The significance of STS-79 extended well beyond the operational details of its cargo manifest. Shannon Lucid's return marked a genuine milestone in American spaceflight history. Her 188-day endurance record for an American in space would stand until it was surpassed years later, and her performance — scientifically productive, physically resilient, and diplomatically effective throughout — did much to validate the premise that American astronauts could integrate themselves successfully into the culture of a Russian space station. She was awarded the Congressional Space Medal of Honor by President Clinton following the mission, one of only a small number of astronauts to receive that distinction.

John Blaha's tenure on Mir, beginning with STS-79, continued the chain of American residency that the Shuttle–Mir program was designed to sustain. He would remain aboard the station until the arrival of STS-81 in January 1997, when Jerry Linenger took his place in another crew rotation. The model of logistics and personnel exchange demonstrated by STS-79 — using a large pressurized module to maximize transfer capacity, conducting systematic handover briefings between outgoing and incoming residents, and timing rendezvous to accommodate both vehicles' operational constraints — directly informed the procedures later adopted for servicing the International Space Station.
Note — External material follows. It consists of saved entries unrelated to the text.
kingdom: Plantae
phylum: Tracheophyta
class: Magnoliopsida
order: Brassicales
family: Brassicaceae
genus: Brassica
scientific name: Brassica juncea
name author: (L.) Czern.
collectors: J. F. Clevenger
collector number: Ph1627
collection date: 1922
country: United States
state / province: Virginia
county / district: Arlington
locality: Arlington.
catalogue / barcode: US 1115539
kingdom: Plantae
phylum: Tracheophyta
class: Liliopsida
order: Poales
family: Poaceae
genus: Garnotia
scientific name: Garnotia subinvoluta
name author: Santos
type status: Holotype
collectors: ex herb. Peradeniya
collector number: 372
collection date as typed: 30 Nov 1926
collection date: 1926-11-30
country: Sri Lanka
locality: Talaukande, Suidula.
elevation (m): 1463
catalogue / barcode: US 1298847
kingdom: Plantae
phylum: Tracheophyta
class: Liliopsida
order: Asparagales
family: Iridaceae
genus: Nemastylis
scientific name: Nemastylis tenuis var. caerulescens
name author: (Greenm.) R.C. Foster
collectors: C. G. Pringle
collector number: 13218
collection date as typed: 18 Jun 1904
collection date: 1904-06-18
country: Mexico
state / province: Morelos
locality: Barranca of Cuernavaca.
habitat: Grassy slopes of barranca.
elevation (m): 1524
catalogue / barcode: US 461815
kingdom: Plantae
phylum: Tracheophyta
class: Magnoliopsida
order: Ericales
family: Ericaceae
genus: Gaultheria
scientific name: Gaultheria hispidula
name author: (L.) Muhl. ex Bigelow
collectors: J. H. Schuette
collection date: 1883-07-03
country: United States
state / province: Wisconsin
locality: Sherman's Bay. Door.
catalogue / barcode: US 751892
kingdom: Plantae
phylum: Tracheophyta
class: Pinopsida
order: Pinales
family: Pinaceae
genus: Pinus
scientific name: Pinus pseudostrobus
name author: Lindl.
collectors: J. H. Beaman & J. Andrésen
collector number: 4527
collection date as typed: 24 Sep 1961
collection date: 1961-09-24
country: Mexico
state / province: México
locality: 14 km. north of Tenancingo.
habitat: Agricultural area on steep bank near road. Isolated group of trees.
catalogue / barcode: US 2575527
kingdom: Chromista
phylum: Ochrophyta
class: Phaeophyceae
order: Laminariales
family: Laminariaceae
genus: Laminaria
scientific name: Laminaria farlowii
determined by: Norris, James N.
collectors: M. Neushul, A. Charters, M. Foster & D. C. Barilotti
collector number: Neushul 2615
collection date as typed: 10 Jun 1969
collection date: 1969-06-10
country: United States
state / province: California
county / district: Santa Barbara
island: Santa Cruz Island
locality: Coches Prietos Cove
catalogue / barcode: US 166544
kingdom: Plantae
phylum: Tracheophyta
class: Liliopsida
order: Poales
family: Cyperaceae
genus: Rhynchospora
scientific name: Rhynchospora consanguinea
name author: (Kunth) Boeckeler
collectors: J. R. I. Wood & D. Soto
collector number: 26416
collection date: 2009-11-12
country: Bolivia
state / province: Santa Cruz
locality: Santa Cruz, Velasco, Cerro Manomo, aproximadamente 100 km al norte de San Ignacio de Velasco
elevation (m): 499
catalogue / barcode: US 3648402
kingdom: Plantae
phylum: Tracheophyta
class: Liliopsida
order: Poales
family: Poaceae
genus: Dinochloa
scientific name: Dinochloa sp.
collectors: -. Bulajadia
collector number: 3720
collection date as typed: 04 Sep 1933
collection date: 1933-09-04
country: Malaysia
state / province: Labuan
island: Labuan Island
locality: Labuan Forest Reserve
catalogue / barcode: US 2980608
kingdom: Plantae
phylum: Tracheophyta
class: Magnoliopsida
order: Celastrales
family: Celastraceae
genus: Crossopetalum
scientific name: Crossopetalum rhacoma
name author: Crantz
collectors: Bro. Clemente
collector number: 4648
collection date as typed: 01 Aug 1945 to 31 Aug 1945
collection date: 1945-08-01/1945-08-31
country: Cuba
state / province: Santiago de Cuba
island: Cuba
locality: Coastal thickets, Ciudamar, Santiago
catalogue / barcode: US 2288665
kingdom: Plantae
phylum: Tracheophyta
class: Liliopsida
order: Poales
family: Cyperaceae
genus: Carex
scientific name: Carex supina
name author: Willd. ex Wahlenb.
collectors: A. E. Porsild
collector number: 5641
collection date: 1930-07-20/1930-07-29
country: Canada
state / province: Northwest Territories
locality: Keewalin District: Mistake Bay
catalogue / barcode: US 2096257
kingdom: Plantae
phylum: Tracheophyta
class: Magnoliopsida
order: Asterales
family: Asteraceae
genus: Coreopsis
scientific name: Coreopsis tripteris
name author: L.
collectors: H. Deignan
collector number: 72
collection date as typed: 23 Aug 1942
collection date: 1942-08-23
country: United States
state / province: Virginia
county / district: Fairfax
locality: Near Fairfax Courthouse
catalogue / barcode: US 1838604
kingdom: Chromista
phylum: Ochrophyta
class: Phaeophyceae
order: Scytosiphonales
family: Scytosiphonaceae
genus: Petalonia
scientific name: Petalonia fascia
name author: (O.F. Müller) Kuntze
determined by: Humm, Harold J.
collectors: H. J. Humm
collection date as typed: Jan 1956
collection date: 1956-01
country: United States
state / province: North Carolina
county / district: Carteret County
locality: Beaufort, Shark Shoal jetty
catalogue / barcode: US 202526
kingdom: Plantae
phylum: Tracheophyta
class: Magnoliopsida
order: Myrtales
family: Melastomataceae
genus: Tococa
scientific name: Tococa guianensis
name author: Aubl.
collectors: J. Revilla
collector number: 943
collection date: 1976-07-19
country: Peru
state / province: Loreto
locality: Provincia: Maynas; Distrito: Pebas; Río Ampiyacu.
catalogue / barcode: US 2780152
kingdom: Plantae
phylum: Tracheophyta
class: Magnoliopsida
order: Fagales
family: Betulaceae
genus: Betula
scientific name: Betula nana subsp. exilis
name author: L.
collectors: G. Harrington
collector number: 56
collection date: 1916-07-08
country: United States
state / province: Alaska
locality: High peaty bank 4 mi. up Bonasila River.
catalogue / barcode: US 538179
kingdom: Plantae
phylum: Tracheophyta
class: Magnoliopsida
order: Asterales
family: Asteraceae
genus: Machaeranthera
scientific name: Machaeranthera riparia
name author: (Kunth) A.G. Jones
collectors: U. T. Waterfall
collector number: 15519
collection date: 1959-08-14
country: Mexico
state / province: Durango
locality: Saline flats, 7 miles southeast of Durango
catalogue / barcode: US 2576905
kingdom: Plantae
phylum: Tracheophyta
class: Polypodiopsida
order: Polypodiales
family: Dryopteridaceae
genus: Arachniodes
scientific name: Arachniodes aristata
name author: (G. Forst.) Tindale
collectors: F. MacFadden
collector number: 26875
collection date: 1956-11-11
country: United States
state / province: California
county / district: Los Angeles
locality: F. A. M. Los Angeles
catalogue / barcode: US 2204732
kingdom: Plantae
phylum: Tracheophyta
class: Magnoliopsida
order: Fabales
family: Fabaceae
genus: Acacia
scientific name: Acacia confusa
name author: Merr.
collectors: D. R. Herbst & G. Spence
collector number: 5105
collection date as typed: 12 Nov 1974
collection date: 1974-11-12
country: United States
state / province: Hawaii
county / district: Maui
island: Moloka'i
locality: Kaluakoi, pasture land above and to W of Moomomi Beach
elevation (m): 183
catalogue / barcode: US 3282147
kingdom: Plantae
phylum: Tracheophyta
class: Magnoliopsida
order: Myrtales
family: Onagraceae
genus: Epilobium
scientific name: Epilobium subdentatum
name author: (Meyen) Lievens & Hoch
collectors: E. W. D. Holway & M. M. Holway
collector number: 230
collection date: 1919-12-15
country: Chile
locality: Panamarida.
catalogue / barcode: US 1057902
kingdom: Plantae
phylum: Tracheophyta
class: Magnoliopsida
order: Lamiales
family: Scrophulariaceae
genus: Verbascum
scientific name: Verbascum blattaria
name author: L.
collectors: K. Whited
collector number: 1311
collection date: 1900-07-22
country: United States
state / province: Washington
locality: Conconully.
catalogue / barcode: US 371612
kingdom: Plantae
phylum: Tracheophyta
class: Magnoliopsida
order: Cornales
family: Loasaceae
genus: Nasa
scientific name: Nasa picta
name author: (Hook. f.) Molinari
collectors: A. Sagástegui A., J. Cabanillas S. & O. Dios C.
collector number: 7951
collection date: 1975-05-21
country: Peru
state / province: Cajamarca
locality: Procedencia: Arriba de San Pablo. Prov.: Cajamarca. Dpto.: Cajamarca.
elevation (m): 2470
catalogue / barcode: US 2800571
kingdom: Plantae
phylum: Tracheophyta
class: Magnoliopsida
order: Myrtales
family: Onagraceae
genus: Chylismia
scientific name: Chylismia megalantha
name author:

STS-79 thus occupies a pivotal place in the story of permanent human habitation beyond Earth. It proved that a functioning, repeatable crew rotation system was achievable, transformed an experimental partnership into an operational one, and helped establish the procedural and cultural foundation upon which the most complex international space program ever attempted would subsequently be built.